**YOUR OBJECTIVE:** In the news article below about the alleged neglect of Anna Mills, how much did IDEA Services receive from the Government in the last financial year?

Anna Mills, 38, weighed just 35kg when her sister took her out of an IDEA Services residential care home and lodged complaints with the Health and Disability Commissioner, Human Rights Commission, and Ombudsman. Photo / Supplied
A disability advocate today laid a complaint with police over the alleged neglect of IHC resident Anna Mills because Whaikaha, the Ministry of Disabled People, has not.
And a second advocate said she will also make a complaint to police over what she described as “gross neglect” that could have ended Anna’s life.
Her sister Sarah-Jane Mills removed Anna from the Gisborne home and complained to the Health and Disability Commissioner [HDC], Human Rights Commission and Ombudsman.
She welcomed news that disability advocates Glenn Marshall and Jane Carrigan, independently of each other, want police to investigate the matter.
“I want justice for my sister,” Mills said. “I don’t know how I’m going to get justice for my sister but something needs to happen.”
Mills, who took her sister home to recover, was grateful to the advocates for wading in.
“When you are caring for somebody full-time there’s no time, and I think when someone else goes into bat for you that’s proof that it’s a serious issue that needs addressing.”
It comes as Whaikaha released to Carrigan under the Official Information Act that an average of 120 critical incidents, including notifications of abuse or neglect, are reported to the Ministry each month from across the sector.
Carrigan, who said just one critical incident was too many, wrote to Whaikaha on Monday as well as the Minister of Police Chris Hipkins, insisting Anna’s case should be a police complaint.
Under Section 195 of the Crimes Act it is an offence to neglect or ill-treat a child or vulnerable adult, and failure to protect either can result in a prison term.
Anna was removed from IDEA Services’ care by Mills four months ago after she claims she found her sister not eating, barely able to sit up, severely malnourished and underweight, and lying in her own urine and faeces.
Anna, who has myotonic dystrophy, the same progressive muscle-wasting genetic condition her mother died with, told Mills she was now worried about “her people” - the other residents she lived with.
“Anna just doesn’t want this to happen to anyone else.”
IDEA Services said it could not comment on the case while it was before the HDC. The largest disability services provider, which received $315 million from the Government in the last financial year, did not notify the Ministry of the case.
The Ministry, newly launched in July, said it was considering an investigation into the case but Carrigan said any review of IDEA Services should be independent of Whaikaha.
“This matter is a police matter,” Carrigan said. “Everyone should be under scrutiny including and especially the Ministry of Disabled People [MODP],” she wrote in her letter to Hipkins.
“The MODP keep advising us that nothing has changed within the new Ministry. Alarmingly that is true, and which is why we can expect these cases to keep on continuing until those in charge start being held to account,” she wrote.
“All I’m asking for is the police to do an independent criminal investigation. At the very least the police need to do an investigation and ask these questions... does the care provided to Anna meet the threshold of criminal conduct?”
The Herald asked Whaikaha whether it was conducting a review of IDEA Services and if it would make a complaint to police about Anna’s care.
Operational design and delivery deputy chief executive Amanda Bleckmann said in a statement: “We take these allegations extremely seriously”.

**THE DATA:**
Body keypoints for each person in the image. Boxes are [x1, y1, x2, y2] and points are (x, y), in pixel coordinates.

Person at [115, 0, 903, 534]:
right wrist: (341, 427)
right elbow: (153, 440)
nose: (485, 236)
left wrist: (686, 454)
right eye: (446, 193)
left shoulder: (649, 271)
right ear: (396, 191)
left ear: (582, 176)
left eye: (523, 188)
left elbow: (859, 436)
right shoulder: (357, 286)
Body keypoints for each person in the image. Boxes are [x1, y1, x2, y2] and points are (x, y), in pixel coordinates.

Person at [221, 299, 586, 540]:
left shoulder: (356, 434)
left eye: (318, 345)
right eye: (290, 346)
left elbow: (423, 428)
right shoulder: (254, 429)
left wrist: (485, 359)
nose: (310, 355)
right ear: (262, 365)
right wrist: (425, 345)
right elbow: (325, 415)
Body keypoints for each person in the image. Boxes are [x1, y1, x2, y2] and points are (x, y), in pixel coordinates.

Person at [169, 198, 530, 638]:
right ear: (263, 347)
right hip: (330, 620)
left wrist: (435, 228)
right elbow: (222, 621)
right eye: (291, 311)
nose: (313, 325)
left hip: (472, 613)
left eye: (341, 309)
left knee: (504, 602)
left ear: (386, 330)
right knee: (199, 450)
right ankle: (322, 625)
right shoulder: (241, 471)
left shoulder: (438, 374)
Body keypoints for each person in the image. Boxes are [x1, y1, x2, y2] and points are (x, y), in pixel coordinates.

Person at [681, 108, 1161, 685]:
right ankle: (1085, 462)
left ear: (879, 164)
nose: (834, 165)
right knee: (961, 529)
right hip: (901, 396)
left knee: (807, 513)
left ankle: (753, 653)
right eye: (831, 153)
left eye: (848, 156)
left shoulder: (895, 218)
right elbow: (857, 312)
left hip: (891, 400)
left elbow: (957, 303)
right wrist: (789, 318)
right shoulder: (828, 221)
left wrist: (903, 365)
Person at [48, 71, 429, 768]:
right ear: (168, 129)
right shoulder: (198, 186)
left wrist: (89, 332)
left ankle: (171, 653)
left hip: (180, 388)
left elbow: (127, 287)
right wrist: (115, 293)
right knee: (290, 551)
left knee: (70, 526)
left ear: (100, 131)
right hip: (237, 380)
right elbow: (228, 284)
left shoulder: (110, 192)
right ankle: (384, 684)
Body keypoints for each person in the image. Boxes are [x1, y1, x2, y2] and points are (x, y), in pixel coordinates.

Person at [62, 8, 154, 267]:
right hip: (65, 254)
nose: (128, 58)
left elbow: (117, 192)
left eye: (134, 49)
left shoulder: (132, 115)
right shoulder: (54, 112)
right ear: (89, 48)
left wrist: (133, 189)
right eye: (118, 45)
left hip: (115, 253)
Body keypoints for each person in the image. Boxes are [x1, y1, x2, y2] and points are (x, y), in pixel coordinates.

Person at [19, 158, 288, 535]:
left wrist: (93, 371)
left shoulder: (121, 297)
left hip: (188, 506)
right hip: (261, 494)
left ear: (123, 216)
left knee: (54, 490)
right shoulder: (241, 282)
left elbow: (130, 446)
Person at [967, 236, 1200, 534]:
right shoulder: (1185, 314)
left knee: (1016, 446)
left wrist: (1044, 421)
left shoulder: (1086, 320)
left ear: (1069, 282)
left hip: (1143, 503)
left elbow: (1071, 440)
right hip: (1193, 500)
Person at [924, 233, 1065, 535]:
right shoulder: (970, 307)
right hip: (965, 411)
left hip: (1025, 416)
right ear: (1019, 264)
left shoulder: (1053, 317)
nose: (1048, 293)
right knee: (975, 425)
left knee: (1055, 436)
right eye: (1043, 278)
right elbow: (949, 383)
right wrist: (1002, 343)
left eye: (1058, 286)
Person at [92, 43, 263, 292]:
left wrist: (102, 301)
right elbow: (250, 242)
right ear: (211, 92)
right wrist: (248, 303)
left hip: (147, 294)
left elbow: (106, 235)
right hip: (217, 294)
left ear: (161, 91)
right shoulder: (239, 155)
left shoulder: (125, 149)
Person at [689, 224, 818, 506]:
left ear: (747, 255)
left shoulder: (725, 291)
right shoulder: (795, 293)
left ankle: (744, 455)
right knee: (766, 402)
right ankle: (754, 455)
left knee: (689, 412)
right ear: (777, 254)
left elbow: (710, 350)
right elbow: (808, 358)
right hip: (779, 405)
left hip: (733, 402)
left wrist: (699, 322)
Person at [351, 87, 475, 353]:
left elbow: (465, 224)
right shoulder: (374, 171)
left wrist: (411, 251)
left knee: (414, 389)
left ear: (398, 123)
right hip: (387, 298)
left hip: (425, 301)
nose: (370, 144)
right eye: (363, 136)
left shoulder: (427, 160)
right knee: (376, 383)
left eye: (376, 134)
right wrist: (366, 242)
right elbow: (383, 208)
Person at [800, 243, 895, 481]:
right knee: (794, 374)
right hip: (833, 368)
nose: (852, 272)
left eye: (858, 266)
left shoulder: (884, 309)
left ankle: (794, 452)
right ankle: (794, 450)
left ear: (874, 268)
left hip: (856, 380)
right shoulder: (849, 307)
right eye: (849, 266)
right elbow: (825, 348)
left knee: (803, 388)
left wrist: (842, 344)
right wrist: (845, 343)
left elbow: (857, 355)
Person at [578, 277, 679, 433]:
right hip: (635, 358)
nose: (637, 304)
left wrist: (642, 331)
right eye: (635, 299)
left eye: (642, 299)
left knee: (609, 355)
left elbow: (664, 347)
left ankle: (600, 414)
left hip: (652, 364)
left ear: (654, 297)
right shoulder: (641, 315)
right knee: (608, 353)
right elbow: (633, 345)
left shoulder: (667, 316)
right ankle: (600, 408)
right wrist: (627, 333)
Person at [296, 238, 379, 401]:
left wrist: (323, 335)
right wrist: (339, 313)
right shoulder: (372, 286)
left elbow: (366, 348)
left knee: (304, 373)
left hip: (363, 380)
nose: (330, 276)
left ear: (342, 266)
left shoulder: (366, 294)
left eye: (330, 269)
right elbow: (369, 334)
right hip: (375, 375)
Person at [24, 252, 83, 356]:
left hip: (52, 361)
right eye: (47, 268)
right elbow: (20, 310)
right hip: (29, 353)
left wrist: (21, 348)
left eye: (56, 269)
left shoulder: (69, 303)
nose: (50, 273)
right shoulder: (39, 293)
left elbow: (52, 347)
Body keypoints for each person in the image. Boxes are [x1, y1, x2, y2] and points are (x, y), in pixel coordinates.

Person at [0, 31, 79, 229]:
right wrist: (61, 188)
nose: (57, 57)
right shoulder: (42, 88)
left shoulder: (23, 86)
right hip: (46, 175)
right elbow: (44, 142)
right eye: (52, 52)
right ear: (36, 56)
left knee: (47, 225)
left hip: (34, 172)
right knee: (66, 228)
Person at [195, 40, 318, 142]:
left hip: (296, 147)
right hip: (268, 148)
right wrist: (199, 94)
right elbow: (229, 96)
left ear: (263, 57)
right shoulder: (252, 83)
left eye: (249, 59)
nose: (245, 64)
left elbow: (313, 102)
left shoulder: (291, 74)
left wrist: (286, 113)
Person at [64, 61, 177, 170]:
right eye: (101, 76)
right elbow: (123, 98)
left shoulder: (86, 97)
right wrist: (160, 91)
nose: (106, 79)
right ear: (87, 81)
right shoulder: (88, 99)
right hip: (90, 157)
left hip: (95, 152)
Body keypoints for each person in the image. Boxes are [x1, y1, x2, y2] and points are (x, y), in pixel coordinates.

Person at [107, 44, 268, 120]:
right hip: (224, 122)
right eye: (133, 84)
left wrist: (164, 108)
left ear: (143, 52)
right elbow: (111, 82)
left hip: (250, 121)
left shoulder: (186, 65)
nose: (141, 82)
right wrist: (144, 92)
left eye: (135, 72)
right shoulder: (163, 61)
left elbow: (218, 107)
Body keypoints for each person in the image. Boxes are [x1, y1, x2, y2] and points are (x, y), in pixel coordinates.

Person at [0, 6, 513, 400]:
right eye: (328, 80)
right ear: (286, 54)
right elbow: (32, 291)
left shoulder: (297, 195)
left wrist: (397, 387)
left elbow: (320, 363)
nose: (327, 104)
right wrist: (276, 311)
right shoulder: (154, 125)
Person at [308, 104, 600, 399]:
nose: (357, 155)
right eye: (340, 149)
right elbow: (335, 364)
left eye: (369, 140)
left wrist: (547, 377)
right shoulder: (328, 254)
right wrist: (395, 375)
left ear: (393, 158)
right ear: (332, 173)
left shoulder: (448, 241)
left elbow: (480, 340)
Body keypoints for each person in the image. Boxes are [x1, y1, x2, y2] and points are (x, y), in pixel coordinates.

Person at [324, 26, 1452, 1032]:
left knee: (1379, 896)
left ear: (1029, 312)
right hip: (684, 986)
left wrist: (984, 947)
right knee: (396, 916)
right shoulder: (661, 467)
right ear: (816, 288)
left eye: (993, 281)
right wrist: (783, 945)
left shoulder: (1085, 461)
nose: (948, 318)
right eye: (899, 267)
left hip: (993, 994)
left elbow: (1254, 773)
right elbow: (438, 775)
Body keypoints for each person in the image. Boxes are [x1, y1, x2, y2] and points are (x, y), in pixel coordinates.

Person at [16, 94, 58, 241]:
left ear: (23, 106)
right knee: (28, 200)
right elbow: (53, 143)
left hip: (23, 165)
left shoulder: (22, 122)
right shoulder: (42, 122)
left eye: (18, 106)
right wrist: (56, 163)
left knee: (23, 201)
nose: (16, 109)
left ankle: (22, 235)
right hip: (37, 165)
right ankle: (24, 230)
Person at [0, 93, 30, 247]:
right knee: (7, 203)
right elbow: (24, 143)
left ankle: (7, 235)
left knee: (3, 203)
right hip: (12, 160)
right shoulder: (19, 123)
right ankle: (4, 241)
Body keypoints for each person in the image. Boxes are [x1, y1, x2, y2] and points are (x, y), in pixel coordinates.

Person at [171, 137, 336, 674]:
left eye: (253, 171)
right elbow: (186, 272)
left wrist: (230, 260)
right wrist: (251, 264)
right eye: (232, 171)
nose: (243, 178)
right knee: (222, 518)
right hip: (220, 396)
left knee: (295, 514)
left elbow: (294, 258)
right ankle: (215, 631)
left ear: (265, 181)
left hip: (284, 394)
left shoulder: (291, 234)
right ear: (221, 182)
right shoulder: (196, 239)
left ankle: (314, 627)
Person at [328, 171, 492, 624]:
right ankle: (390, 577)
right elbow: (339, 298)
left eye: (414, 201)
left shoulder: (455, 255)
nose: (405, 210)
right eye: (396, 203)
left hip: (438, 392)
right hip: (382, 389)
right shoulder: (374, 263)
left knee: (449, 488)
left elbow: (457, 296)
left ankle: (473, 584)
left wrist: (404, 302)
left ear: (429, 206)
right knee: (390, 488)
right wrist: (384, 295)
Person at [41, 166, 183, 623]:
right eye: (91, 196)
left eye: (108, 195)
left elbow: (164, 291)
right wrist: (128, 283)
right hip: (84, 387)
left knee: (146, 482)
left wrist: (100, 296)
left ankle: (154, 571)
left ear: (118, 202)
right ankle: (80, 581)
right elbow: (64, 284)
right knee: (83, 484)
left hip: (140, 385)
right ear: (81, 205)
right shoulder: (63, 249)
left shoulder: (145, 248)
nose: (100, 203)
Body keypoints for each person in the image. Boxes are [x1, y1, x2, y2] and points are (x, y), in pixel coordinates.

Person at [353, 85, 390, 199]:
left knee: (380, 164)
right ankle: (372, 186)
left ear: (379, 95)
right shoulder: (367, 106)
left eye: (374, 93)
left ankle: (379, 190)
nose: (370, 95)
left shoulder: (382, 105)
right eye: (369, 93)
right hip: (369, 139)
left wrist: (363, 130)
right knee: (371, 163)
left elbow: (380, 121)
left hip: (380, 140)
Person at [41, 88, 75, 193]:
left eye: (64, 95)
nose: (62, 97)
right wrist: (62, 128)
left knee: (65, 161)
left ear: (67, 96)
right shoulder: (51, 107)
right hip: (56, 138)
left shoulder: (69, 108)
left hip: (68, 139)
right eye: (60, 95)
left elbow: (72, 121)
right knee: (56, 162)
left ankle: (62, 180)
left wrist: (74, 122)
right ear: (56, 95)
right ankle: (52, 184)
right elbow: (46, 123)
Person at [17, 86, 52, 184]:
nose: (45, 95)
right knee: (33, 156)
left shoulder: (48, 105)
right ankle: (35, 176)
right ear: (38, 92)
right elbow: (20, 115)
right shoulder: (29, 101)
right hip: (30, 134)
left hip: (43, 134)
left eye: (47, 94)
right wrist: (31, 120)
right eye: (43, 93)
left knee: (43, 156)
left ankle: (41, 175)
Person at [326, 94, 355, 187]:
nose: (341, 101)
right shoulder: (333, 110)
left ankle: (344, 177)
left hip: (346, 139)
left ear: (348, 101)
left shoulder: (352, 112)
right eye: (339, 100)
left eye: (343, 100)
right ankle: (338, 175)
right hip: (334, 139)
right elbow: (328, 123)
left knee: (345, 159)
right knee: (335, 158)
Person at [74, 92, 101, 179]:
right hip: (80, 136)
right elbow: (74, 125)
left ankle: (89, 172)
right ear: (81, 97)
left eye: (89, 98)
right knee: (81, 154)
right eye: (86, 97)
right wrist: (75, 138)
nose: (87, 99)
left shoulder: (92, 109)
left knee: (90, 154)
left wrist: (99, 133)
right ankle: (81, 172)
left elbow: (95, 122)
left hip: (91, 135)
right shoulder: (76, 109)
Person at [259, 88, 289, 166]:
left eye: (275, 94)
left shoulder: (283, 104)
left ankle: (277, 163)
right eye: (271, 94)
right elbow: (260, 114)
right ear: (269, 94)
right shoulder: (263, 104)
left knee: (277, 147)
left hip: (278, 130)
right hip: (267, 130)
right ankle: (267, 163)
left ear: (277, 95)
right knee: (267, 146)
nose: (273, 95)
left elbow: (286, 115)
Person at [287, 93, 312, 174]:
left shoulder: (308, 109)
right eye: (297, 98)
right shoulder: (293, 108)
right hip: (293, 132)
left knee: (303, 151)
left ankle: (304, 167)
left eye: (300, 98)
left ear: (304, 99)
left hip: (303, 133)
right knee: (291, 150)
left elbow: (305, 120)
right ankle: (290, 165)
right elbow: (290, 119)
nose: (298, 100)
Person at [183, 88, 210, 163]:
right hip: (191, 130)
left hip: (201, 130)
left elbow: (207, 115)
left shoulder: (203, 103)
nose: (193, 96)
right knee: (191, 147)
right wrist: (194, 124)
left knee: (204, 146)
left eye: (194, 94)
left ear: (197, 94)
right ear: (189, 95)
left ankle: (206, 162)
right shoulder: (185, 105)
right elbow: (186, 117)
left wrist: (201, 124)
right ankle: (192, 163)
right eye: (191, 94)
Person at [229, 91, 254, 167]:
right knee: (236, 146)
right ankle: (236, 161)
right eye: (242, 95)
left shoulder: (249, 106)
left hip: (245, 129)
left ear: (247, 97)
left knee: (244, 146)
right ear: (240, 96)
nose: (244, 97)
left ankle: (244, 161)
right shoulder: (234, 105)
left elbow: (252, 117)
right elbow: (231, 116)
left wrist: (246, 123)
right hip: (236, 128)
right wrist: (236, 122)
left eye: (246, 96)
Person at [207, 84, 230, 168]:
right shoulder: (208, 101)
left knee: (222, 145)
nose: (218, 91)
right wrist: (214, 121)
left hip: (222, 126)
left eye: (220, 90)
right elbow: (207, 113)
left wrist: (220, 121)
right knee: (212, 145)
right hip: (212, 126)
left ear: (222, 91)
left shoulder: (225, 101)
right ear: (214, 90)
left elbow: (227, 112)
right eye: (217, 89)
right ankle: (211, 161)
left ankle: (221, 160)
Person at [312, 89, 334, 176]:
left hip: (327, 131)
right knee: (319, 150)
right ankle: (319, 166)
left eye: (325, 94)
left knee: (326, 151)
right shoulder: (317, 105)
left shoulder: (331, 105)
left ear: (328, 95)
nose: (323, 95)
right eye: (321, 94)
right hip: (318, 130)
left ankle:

**ANSWER SPACE:** $315 million.